Modern pharmacological research has found that cinnabar preparations can produce measurable anti-anxiety and sedative effects. Studies have also identified antioxidant and neuroprotective properties in certain formulations, and compound preparations containing cinnabar have been used in the treatment of insomnia, anxiety disorders, brain trauma, stroke, and neuroinflammation. These effects come from carefully controlled doses within multi-ingredient formulas, not from cinnabar taken on its own in large amounts.
Uses in Ayurvedic Medicine
In the Ayurvedic tradition, cinnabar is called Hingula and plays an important role in Rasashastra, the branch of Ayurveda focused on mineral-based medicines. Purified Hingula is considered useful for eye diseases and is said to balance all three doshas (the body’s fundamental energies in Ayurvedic theory). Practitioners have used it in formulations targeting liver and pancreatic disorders, rheumatoid arthritis, diabetes, fever, and skin diseases including leprosy.
Cinnabar also serves a more specialized function in Ayurvedic mineral processing. It is the primary natural source of mercury, and the mercury extracted from cinnabar (called Hingulottha Parada) is considered high quality for use in further preparations. It also plays a role in the incineration procedures used to process gold, silver, and other metals into therapeutic forms.
Mercury Toxicity and Safety Concerns
The elephant in the room with any discussion of cinnabar is mercury.

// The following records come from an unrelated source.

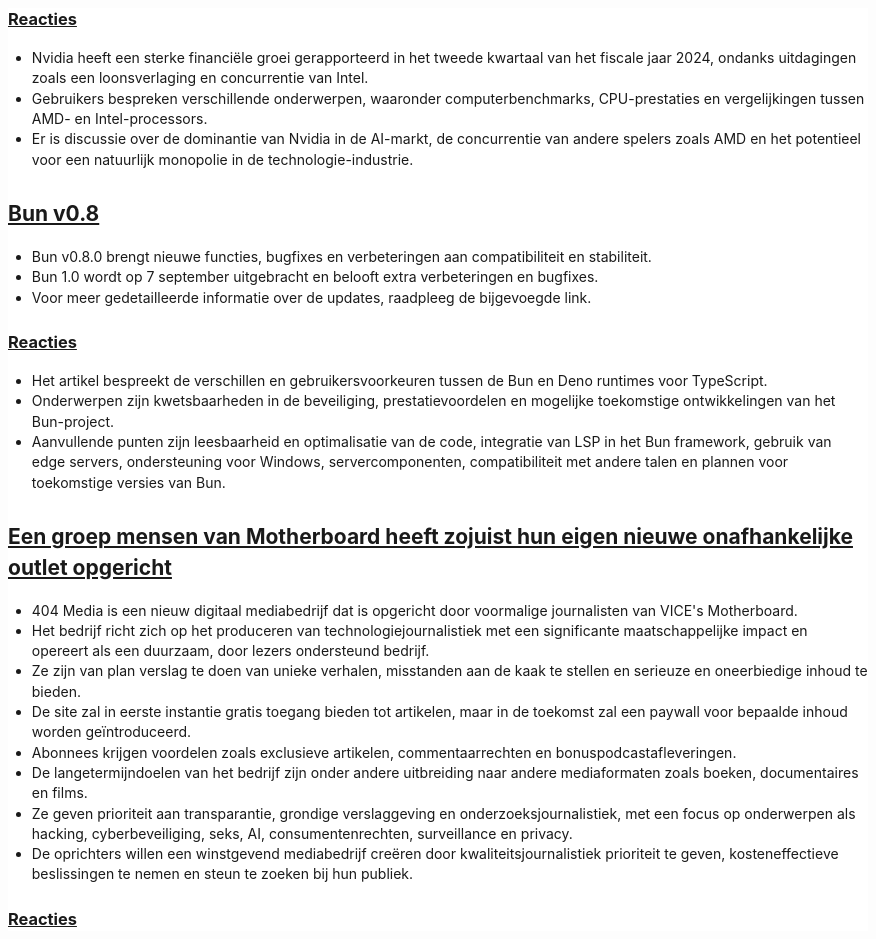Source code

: ### [Reacties](https://news.ycombinator.com/item?id=37241487)

- Nvidia heeft een sterke financiële groei gerapporteerd in het tweede kwartaal van het fiscale jaar 2024, ondanks uitdagingen zoals een loonsverlaging en concurrentie van Intel.
- Gebruikers bespreken verschillende onderwerpen, waaronder computerbenchmarks, CPU-prestaties en vergelijkingen tussen AMD- en Intel-processors.
- Er is discussie over de dominantie van Nvidia in de AI-markt, de concurrentie van andere spelers zoals AMD en het potentieel voor een natuurlijk monopolie in de technologie-industrie.

## [Bun v0.8](https://bun.sh/blog/bun-v0.8.0)

- Bun v0.8.0 brengt nieuwe functies, bugfixes en verbeteringen aan compatibiliteit en stabiliteit.
- Bun 1.0 wordt op 7 september uitgebracht en belooft extra verbeteringen en bugfixes.
- Voor meer gedetailleerde informatie over de updates, raadpleeg de bijgevoegde link.

### [Reacties](https://news.ycombinator.com/item?id=37244012)

- Het artikel bespreekt de verschillen en gebruikersvoorkeuren tussen de Bun en Deno runtimes voor TypeScript.
- Onderwerpen zijn kwetsbaarheden in de beveiliging, prestatievoordelen en mogelijke toekomstige ontwikkelingen van het Bun-project.
- Aanvullende punten zijn leesbaarheid en optimalisatie van de code, integratie van LSP in het Bun framework, gebruik van edge servers, ondersteuning voor Windows, servercomponenten, compatibiliteit met andere talen en plannen voor toekomstige versies van Bun.

## [Een groep mensen van Motherboard heeft zojuist hun eigen nieuwe onafhankelijke outlet opgericht](https://www.404media.co/welcome-to-404-media/)

- 404 Media is een nieuw digitaal mediabedrijf dat is opgericht door voormalige journalisten van VICE's Motherboard.
- Het bedrijf richt zich op het produceren van technologiejournalistiek met een significante maatschappelijke impact en opereert als een duurzaam, door lezers ondersteund bedrijf.
- Ze zijn van plan verslag te doen van unieke verhalen, misstanden aan de kaak te stellen en serieuze en oneerbiedige inhoud te bieden.
- De site zal in eerste instantie gratis toegang bieden tot artikelen, maar in de toekomst zal een paywall voor bepaalde inhoud worden geïntroduceerd.
- Abonnees krijgen voordelen zoals exclusieve artikelen, commentaarrechten en bonuspodcastafleveringen.
- De langetermijndoelen van het bedrijf zijn onder andere uitbreiding naar andere mediaformaten zoals boeken, documentaires en films.
- Ze geven prioriteit aan transparantie, grondige verslaggeving en onderzoeksjournalistiek, met een focus op onderwerpen als hacking, cyberbeveiliging, seks, AI, consumentenrechten, surveillance en privacy.
- De oprichters willen een winstgevend mediabedrijf creëren door kwaliteitsjournalistiek prioriteit te geven, kosteneffectieve beslissingen te nemen en steun te zoeken bij hun publiek.

### [Reacties](https://news.ycombinator.com/item?id=37237246)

Cinnabar contains over 95% mercury sulfide, and while mercury sulfide is far less bioavailable than other forms of mercury, it is not harmless. The body absorbs roughly 5,000 times less mercury from cinnabar than from organic mercury compounds like methylmercury, which is why traditional medical systems considered it relatively safe. But “relatively” is doing a lot of work in that sentence.
Animal studies have shown that high doses of cinnabar (1 gram per kilogram of body weight per day for one to two weeks) cause clear neurotoxic effects, including problems with balance, hearing, memory, and muscle function. More concerning, long-term exposure at much lower doses (10 milligrams per kilogram per day for more than 77 consecutive days) also produced neurotoxic effects linked to significant mercury accumulation in the brain. Research on offspring mice found that maternal exposure to low doses of cinnabar caused neurological and hearing-related damage in the young, suggesting the risks may extend to developing children.
The Chinese Pharmacopoeia sets strict maximum daily dosage limits for cinnabar in medicinal formulas, and the mineral is always supposed to undergo specific processing before use. Even so, the arsenic and mercury content of these mineral medicines requires careful toxicological assessment, particularly for chronic exposure and organ-specific effects. Several countries outside of Asia restrict or ban the sale of cinnabar-containing medicines entirely.
Environmental Legacy of Cinnabar Mining
Cinnabar mining has left lasting environmental damage in many regions. Abandoned mining sites in southwestern Spain, for instance, show elevated mercury levels in both soil and plants long after mining operations ceased. Mercury released from cinnabar mining doesn’t stay put. It enters water systems, converts to methylmercury in aquatic environments, and accumulates up the food chain. Historic mining regions in Spain, Slovenia, Peru, and parts of China and California continue to deal with mercury contamination as an environmental and public health concern decades or even centuries after the mines closed.